As part of an IA initiative at the University of Michigan, Dr. McClintock sits on multiple medical device committees that are working to develop a standardized process by which every device that has the potential to connect to the network is reviewed to determine if it meets security standards, best practices, and IT principles, and that it’s been reviewed by the proper committees. (Different committees handle different types of medical devices, he says.) A proposed new point-of-care glucose meter must be assessed, for example, to determine that the Wi-Fi chipset in the device meets currently supported Wi-Fi (e.g. Wi-Fi 4, 5, or 6) standards and security standards, among other things.
“We want to make sure,” he says, that the device is modern, “that the vendors don’t have a history of security risks or breaches in their devices, that devices are not going to allow an access point for hackers, and that the device’s middleware has the same degree of security.”
“The problem is that our committees are not staffed with nearly enough people to handle all of the new devices coming in, not to mention all of the existing devices that have never been assessed,” he says. So it becomes a gatekeeping function, he explains, where the question is, does it need to be reviewed and can it be done quickly? “Since our purchasing groups are not plugged into these committees, it’s a safe bet that most of our lab instrumentation has never gone through these committees. That is not to say those instruments are not safe, but instead that we need to find a way to ensure security assessments are done while not being inhibitory to laboratory processes.”
“Many times, you are forced to bring things in quickly, such as COVID-19 testing platforms, and then look at performing the cybersecurity assessment later,” he continues, “which makes up part of the problem with information assurance. It can take months to properly complete an assessment versus a clinical group saying, ‘We need this now. How can we bring it in quickly?’” The trick to working with your IA teams is to understand that cybersecurity is not an option, he says. Instead, the clinical labs should look to develop a strong working relationship with their IA teams so that when a situation arises where a device must be deployed before a full security review is complete, the IA group and chief information security office can trust that the work will eventually be done and any risks found mitigated.
For their part, vendors are increasingly becoming HITRUST CSF-certified, he says, in which a third party runs extensive cybersecurity assessments for a vendor’s software and hardware solutions. But a smaller company may not have the resources to hire a third party or the internal capacity to conduct thorough assessments. “For them it becomes a matter of, ‘Is this contract worth it for the one or two pieces of software I’m selling you?’”
IA is a new field, “one where it seems like criteria change monthly,” Dr. McClintock says, “with every three to six months there being new issues we now have to mitigate risk for. Overall it’s a moving target.”
“However, you need to do cybersecurity risk assessments or else you’re putting your organization at great risk. At the same time, it’s burdensome because most health care institutions have not provided the concomitant increase in IT and unit resources to handle it,” he says.
“It takes a lot of effort to learn all this. It’s like a whole new language.”
Charna Albert is CAP TODAY associate contributing editor.

• ASSIGNMENT 1
Using the article on device security review, mark each statement yes or no and quote the words that decide it. (a) The device review committees have enough staff to assess every new and existing device. (b) Under HITRUST CSF certification, a third party runs cybersecurity assessments of a vendor's software and hardware. (c) One committee handles all types of medical devices.
• ASSIGNMENT 2
Answer these from the article on device security review:
(a) Which proposed new device is given as an example of one that must be assessed?
(b) How often, according to Dr. McClintock, do new issues arise that require risk mitigation?
(c) What position does Charna Albert hold?
• ASSIGNMENT 3
According to the article on device security review, why should clinical labs build a strong working relationship with their IA teams? Answer in one to three sentences.
The material below is drawn from a different source.

• RECORD EXTRACTS
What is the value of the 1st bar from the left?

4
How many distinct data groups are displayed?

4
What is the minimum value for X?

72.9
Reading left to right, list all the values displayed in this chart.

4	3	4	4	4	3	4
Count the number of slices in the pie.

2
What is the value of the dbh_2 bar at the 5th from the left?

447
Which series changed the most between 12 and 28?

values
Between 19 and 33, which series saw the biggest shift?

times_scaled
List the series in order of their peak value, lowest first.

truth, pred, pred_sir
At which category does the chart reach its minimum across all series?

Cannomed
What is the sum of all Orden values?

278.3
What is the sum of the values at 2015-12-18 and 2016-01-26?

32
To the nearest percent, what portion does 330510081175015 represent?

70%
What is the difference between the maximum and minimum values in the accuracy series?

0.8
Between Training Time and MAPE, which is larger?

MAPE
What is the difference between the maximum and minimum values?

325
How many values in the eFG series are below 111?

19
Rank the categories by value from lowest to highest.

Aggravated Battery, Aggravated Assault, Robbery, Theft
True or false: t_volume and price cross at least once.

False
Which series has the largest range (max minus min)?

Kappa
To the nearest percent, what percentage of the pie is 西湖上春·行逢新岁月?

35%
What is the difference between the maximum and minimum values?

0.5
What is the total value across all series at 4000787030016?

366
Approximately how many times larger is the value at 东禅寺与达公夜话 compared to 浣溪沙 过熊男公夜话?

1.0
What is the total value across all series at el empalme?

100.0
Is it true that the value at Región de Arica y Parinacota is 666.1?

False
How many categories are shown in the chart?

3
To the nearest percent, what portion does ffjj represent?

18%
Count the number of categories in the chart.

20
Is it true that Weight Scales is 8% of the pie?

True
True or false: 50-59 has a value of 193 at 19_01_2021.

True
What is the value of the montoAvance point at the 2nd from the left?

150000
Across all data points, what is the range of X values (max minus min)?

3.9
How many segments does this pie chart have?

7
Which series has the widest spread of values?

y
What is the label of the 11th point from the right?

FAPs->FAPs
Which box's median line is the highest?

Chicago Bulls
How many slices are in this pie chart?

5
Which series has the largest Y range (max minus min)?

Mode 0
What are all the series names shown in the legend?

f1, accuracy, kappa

• EXERCISE RESPONSE 1
(a) No: "our committees are not staffed with nearly enough people to handle all of the new devices coming in"
(b) Yes: "in which a third party runs extensive cybersecurity assessments for a vendor’s software and hardware solutions"
(c) No: "Different committees handle different types of medical devices"

• EXERCISE RESPONSE 2
(a) A point-of-care glucose meter.
(b) Every three to six months.
(c) CAP TODAY associate contributing editor.

• EXERCISE RESPONSE 3
Sometimes a device has to be deployed before its full security review is complete. A strong relationship lets the IA group and the chief information security office trust that the review will eventually be done and that any risks found will be mitigated.